Solution and Explanation

Step 1: Understanding Self-Inductance of a Solenoid:
Self-inductance (\(L\)) is a property of an electrical circuit (like a solenoid) that describes its opposition to a change in current flowing through it. For a long air-core solenoid, its self-inductance depends on its physical characteristics: the number of turns, its length, its cross-sectional area, and the permeability of the core material.
Step 2: Key Formula or Approach:
The formula for the self-inductance of a long solenoid is given by:
\[ L = \frac{\mu_0 N^2 A}{l} \] where:
\(\mu_0\) = permeability of free space (a constant for an air core)
\(N\) = total number of turns in the solenoid
\(A\) = cross-sectional area of the solenoid
\(l\) = length of the solenoid
Step 3: Detailed Explanation:
From the formula, we can establish the relationship between the self-inductance \(L\) and the number of turns \(N\). All other factors (\(\mu_0\), \(A\), \(l\)) are kept constant.

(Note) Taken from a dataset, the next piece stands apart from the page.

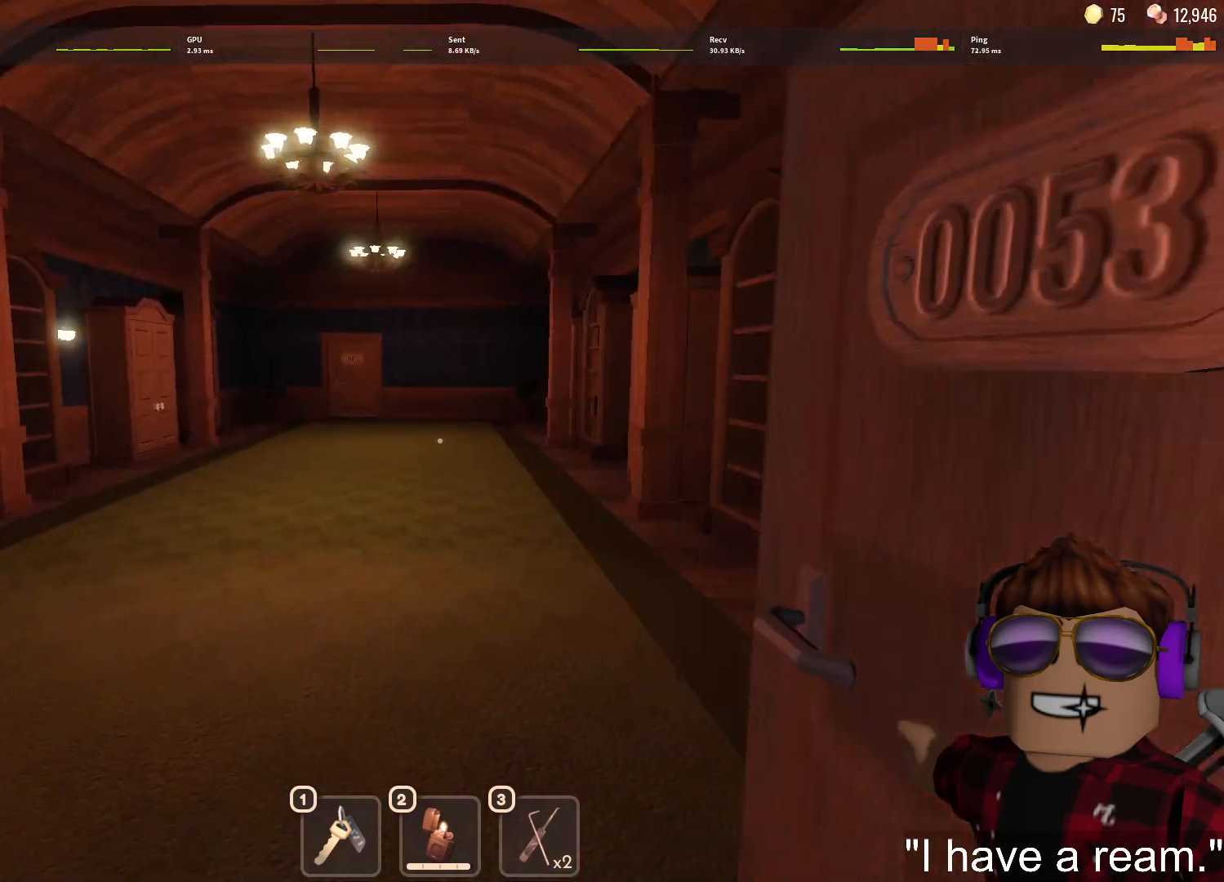
{"keys": ["w"], "mouse": [], "events": []}
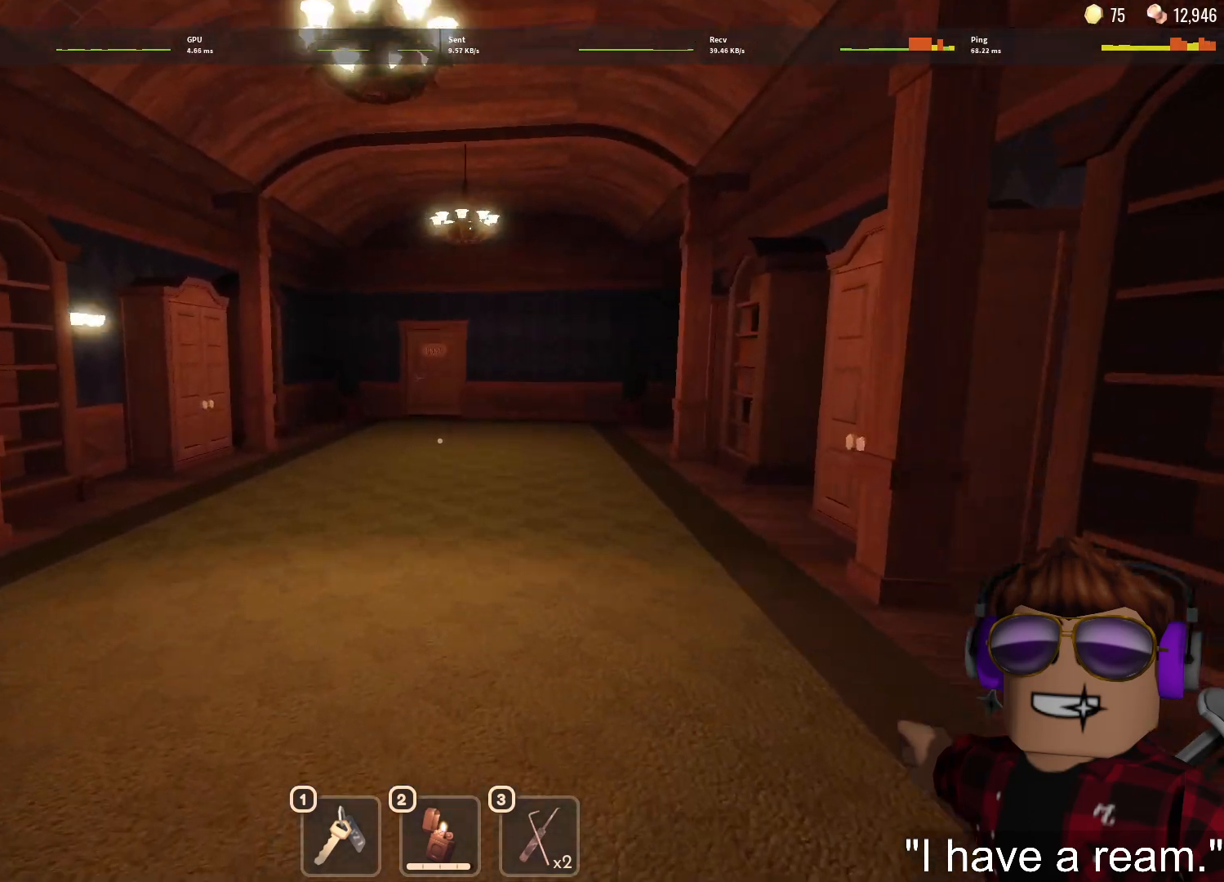
{"keys": ["w"], "mouse": [], "events": []}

\[ L \propto N^2 \] This means that the self-inductance is directly proportional to the square of the number of turns.
Let the initial number of turns be \(N_1 = N\) and the initial inductance be \(L_1 = L\).
The number of turns is then doubled, so the new number of turns is \(N_2 = 2N\).
The new inductance, \(L_2\), can be found by setting up a ratio:
\[ \frac{L_2}{L_1} = \frac{(N_2)^2}{(N_1)^2} \] Substituting the values:
\[ \frac{L_2}{L} = \frac{(2N)^2}{(N)^2} = \frac{4N^2}{N^2} = 4 \] \[ L_2 = 4L \] Step 4: Final Answer:
If the number of turns is doubled, the self-inductance becomes four times its original value.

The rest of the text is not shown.